- AIM OF THE EXERCISE: Retype the whole listing below, character for character.

INFORMATION SUPPLIED below:

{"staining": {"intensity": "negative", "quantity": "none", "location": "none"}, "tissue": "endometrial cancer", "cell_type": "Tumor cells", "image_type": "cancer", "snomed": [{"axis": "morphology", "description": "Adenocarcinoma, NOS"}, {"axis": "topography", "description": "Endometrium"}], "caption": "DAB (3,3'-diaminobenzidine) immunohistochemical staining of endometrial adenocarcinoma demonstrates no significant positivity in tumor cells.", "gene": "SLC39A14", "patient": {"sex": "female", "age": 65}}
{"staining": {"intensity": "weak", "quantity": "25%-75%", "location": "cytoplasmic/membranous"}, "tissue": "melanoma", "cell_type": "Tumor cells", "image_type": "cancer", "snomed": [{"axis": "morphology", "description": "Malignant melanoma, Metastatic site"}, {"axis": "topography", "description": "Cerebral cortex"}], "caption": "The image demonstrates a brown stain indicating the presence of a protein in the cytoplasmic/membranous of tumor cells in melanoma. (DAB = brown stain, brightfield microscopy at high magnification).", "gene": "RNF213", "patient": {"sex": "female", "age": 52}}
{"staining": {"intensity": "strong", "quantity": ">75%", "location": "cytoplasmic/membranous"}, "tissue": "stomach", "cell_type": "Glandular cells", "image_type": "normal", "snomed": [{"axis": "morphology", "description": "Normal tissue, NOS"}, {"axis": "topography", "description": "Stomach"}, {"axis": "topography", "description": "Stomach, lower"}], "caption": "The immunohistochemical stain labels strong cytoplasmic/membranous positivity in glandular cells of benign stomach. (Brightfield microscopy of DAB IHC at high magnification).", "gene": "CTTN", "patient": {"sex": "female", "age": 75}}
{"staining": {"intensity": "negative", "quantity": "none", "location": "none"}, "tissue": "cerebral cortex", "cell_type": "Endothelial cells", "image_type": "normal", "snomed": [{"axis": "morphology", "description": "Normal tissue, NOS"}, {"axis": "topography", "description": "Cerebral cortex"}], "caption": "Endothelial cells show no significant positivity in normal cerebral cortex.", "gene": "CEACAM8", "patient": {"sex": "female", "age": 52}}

End of INFORMATION SUPPLIED.

- REPLY:
{"staining": {"intensity": "negative", "quantity": "none", "location": "none"}, "tissue": "endometrial cancer", "cell_type": "Tumor cells", "image_type": "cancer", "snomed": [{"axis": "morphology", "description": "Adenocarcinoma, NOS"}, {"axis": "topography", "description": "Endometrium"}], "caption": "DAB (3,3'-diaminobenzidine) immunohistochemical staining of endometrial adenocarcinoma demonstrates no significant positivity in tumor cells.", "gene": "SLC39A14", "patient": {"sex": "female", "age": 65}}
{"staining": {"intensity": "weak", "quantity": "25%-75%", "location": "cytoplasmic/membranous"}, "tissue": "melanoma", "cell_type": "Tumor cells", "image_type": "cancer", "snomed": [{"axis": "morphology", "description": "Malignant melanoma, Metastatic site"}, {"axis": "topography", "description": "Cerebral cortex"}], "caption": "The image demonstrates a brown stain indicating the presence of a protein in the cytoplasmic/membranous of tumor cells in melanoma. (DAB = brown stain, brightfield microscopy at high magnification).", "gene": "RNF213", "patient": {"sex": "female", "age": 52}}
{"staining": {"intensity": "strong", "quantity": ">75%", "location": "cytoplasmic/membranous"}, "tissue": "stomach", "cell_type": "Glandular cells", "image_type": "normal", "snomed": [{"axis": "morphology", "description": "Normal tissue, NOS"}, {"axis": "topography", "description": "Stomach"}, {"axis": "topography", "description": "Stomach, lower"}], "caption": "The immunohistochemical stain labels strong cytoplasmic/membranous positivity in glandular cells of benign stomach. (Brightfield microscopy of DAB IHC at high magnification).", "gene": "CTTN", "patient": {"sex": "female", "age": 75}}
{"staining": {"intensity": "negative", "quantity": "none", "location": "none"}, "tissue": "cerebral cortex", "cell_type": "Endothelial cells", "image_type": "normal", "snomed": [{"axis": "morphology", "description": "Normal tissue, NOS"}, {"axis": "topography", "description": "Cerebral cortex"}], "caption": "Endothelial cells show no significant positivity in normal cerebral cortex.", "gene": "CEACAM8", "patient": {"sex": "female", "age": 52}}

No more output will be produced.